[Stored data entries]
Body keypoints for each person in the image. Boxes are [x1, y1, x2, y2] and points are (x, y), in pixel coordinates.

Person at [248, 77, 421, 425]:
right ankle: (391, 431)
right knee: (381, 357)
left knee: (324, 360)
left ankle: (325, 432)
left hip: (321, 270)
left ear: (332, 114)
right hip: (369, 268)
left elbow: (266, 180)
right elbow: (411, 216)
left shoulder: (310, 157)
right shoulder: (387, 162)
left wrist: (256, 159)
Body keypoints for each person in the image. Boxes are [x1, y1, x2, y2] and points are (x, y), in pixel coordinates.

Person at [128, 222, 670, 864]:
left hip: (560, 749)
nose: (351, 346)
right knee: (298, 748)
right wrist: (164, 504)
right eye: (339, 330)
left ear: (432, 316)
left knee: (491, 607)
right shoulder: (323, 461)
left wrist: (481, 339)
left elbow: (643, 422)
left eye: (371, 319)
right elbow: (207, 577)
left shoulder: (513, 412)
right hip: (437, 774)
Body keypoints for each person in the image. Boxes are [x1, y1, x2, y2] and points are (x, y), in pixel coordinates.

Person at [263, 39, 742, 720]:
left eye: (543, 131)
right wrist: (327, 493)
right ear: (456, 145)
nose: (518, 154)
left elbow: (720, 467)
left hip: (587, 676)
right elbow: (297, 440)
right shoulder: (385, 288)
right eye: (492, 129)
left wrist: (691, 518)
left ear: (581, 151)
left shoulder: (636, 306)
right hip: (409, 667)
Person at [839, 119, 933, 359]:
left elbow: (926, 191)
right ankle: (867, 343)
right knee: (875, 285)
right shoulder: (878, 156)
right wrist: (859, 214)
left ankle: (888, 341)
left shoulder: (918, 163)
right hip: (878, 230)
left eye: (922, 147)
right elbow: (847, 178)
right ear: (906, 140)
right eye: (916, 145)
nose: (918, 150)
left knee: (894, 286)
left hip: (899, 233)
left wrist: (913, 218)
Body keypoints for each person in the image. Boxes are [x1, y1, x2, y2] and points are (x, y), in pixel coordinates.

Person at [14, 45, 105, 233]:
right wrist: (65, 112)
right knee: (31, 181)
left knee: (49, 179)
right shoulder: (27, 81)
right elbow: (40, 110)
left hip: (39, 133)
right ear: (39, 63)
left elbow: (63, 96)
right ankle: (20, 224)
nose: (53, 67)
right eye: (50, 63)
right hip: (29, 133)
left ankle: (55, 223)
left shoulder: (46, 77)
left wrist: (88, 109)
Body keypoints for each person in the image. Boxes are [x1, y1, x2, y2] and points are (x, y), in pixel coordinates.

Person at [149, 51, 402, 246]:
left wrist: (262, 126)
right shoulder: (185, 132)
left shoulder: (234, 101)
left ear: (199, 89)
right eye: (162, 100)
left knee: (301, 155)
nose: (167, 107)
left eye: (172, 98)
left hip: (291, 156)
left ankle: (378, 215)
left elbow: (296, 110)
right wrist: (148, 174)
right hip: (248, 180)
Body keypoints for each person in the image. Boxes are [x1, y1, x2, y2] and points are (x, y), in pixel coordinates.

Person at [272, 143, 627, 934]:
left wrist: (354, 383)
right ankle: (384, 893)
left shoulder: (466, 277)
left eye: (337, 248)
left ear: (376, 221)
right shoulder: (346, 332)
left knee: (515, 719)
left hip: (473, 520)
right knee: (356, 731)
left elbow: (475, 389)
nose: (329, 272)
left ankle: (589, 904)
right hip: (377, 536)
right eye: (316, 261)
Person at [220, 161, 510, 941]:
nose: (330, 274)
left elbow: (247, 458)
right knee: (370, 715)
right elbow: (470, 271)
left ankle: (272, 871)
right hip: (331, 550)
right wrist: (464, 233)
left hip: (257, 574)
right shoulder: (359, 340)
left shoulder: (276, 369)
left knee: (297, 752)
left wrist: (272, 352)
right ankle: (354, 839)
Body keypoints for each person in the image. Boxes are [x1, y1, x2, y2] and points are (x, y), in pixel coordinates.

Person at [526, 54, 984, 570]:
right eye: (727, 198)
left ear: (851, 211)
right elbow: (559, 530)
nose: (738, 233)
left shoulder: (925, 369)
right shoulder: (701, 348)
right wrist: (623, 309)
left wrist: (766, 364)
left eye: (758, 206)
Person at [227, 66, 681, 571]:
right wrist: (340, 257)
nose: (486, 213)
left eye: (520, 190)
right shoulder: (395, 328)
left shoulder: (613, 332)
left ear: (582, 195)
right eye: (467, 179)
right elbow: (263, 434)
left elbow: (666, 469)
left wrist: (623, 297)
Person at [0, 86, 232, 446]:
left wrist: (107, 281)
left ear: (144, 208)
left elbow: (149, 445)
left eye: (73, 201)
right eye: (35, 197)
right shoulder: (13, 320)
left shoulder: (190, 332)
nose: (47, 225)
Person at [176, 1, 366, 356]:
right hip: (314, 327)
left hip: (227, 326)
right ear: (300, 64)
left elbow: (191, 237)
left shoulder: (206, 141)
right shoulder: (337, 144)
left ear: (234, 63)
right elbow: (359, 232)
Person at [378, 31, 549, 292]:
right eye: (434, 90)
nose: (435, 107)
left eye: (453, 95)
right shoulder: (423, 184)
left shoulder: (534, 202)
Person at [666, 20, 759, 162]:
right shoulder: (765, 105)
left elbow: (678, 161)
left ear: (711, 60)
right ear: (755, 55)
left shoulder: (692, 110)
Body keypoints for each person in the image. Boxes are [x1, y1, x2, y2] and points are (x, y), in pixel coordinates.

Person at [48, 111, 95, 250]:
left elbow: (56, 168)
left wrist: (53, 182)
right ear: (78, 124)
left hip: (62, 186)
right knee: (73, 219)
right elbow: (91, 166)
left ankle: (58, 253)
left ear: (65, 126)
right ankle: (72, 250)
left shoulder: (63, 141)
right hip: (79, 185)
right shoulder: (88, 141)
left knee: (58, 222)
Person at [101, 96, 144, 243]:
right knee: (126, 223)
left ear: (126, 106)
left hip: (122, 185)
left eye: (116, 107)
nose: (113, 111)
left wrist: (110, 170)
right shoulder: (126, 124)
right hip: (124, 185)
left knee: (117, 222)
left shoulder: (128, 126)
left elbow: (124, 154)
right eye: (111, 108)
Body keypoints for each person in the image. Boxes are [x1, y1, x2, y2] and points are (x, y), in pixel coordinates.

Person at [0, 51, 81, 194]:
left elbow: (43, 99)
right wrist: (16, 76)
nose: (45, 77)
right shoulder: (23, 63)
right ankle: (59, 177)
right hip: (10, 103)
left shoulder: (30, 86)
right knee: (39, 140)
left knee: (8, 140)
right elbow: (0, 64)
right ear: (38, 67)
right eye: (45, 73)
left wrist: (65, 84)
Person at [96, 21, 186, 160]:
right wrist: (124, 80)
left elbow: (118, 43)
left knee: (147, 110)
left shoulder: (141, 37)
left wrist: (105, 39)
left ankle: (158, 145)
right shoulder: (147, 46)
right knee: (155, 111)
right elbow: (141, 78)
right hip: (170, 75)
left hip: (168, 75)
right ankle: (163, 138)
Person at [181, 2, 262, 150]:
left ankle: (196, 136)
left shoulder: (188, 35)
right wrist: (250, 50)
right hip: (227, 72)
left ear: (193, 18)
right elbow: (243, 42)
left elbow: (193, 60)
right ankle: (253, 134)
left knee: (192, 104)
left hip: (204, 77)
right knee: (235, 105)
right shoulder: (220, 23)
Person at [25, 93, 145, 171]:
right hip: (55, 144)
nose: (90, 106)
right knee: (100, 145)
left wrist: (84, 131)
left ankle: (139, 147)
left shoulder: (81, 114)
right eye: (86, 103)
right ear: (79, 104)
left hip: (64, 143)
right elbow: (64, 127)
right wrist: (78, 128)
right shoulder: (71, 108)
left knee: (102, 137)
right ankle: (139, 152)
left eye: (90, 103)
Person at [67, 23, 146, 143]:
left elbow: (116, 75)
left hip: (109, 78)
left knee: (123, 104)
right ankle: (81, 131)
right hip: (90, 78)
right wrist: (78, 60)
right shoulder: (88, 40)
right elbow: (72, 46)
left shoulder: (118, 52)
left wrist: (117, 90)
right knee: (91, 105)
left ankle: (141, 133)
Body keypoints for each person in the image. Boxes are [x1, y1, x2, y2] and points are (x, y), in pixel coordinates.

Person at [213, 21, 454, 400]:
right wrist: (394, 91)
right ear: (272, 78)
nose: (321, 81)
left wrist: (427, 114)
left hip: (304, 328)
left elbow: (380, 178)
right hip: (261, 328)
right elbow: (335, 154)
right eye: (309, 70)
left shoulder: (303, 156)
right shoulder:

[Requirement]: Within the data above, the lines from the one with "left ear: (582, 195)" to the one with "right eye: (111, 108)" must be repeated exactly; no other line belongs in the answer.

[The completed task]:
left ear: (582, 195)
right eye: (467, 179)
right elbow: (263, 434)
left elbow: (666, 469)
left wrist: (623, 297)
Person at [0, 86, 232, 446]:
left wrist: (107, 281)
left ear: (144, 208)
left elbow: (149, 445)
left eye: (73, 201)
right eye: (35, 197)
right shoulder: (13, 320)
left shoulder: (190, 332)
nose: (47, 225)
Person at [176, 1, 366, 356]:
right hip: (314, 327)
left hip: (227, 326)
right ear: (300, 64)
left elbow: (191, 237)
left shoulder: (206, 141)
right shoulder: (337, 144)
left ear: (234, 63)
right elbow: (359, 232)
Person at [378, 31, 549, 292]:
right eye: (434, 90)
nose: (435, 107)
left eye: (453, 95)
right shoulder: (423, 184)
left shoulder: (534, 202)
Person at [666, 20, 759, 162]:
right shoulder: (765, 105)
left elbow: (678, 161)
left ear: (711, 60)
right ear: (755, 55)
left shoulder: (692, 110)
Body keypoints for each person in the image. Boxes are [x1, y1, x2, y2] and points are (x, y), in pixel coordinates.

Person at [48, 111, 95, 250]:
left elbow: (56, 168)
left wrist: (53, 182)
right ear: (78, 124)
left hip: (62, 186)
right knee: (73, 219)
right elbow: (91, 166)
left ankle: (58, 253)
left ear: (65, 126)
right ankle: (72, 250)
left shoulder: (63, 141)
right hip: (79, 185)
right shoulder: (88, 141)
left knee: (58, 222)
Person at [101, 96, 144, 243]:
right knee: (126, 223)
left ear: (126, 106)
left hip: (122, 185)
left eye: (116, 107)
nose: (113, 111)
left wrist: (110, 170)
right shoulder: (126, 124)
right hip: (124, 185)
left knee: (117, 222)
left shoulder: (128, 126)
left elbow: (124, 154)
right eye: (111, 108)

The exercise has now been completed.